--- Data in this exercise ---
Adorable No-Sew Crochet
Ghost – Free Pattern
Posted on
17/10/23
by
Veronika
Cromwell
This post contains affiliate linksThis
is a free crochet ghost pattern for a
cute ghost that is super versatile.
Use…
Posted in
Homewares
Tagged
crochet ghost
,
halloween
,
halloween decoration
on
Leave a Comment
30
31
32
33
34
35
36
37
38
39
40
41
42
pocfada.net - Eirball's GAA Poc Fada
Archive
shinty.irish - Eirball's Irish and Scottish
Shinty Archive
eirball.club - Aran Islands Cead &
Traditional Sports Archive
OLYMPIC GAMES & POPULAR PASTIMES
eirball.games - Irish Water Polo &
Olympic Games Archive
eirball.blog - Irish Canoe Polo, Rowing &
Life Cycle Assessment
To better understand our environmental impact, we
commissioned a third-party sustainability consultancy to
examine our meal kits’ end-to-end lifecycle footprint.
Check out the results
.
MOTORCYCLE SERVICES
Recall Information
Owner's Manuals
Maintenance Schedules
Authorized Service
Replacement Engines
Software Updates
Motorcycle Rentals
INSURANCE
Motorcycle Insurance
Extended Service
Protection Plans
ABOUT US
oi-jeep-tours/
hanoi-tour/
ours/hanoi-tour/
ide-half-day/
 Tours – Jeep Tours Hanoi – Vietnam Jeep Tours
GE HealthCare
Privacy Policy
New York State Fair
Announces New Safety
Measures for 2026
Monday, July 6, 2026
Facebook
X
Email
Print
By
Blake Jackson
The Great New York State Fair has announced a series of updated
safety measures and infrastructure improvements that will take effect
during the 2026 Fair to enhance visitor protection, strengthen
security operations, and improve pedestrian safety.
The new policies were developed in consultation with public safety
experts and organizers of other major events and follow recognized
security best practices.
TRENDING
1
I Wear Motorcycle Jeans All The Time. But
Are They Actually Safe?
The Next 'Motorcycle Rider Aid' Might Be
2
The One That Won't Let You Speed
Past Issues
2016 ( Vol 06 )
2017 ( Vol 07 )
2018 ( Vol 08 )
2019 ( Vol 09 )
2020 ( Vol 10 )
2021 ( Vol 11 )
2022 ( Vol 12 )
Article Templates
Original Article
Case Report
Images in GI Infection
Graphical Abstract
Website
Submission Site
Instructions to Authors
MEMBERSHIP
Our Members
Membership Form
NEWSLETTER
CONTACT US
---
Update the lines above by putting "Rider Handbooks" wherever "Owner's Manuals" appears, keeping everything else the same.

## Reply
Adorable No-Sew Crochet
Ghost – Free Pattern
Posted on
17/10/23
by
Veronika
Cromwell
This post contains affiliate linksThis
is a free crochet ghost pattern for a
cute ghost that is super versatile.
Use…
Posted in
Homewares
Tagged
crochet ghost
,
halloween
,
halloween decoration
on
Leave a Comment
30
31
32
33
34
35
36
37
38
39
40
41
42
pocfada.net - Eirball's GAA Poc Fada
Archive
shinty.irish - Eirball's Irish and Scottish
Shinty Archive
eirball.club - Aran Islands Cead &
Traditional Sports Archive
OLYMPIC GAMES & POPULAR PASTIMES
eirball.games - Irish Water Polo &
Olympic Games Archive
eirball.blog - Irish Canoe Polo, Rowing &
Life Cycle Assessment
To better understand our environmental impact, we
commissioned a third-party sustainability consultancy to
examine our meal kits’ end-to-end lifecycle footprint.
Check out the results
.
MOTORCYCLE SERVICES
Recall Information
Rider Handbooks
Maintenance Schedules
Authorized Service
Replacement Engines
Software Updates
Motorcycle Rentals
INSURANCE
Motorcycle Insurance
Extended Service
Protection Plans
ABOUT US
oi-jeep-tours/
hanoi-tour/
ours/hanoi-tour/
ide-half-day/
 Tours – Jeep Tours Hanoi – Vietnam Jeep Tours
GE HealthCare
Privacy Policy
New York State Fair
Announces New Safety
Measures for 2026
Monday, July 6, 2026
Facebook
X
Email
Print
By
Blake Jackson
The Great New York State Fair has announced a series of updated
safety measures and infrastructure improvements that will take effect
during the 2026 Fair to enhance visitor protection, strengthen
security operations, and improve pedestrian safety.
The new policies were developed in consultation with public safety
experts and organizers of other major events and follow recognized
security best practices.
TRENDING
1
I Wear Motorcycle Jeans All The Time. But
Are They Actually Safe?
The Next 'Motorcycle Rider Aid' Might Be
2
The One That Won't Let You Speed
Past Issues
2016 ( Vol 06 )
2017 ( Vol 07 )
2018 ( Vol 08 )
2019 ( Vol 09 )
2020 ( Vol 10 )
2021 ( Vol 11 )
2022 ( Vol 12 )
Article Templates
Original Article
Case Report
Images in GI Infection
Graphical Abstract
Website
Submission Site
Instructions to Authors
MEMBERSHIP
Our Members
Membership Form
NEWSLETTER
CONTACT US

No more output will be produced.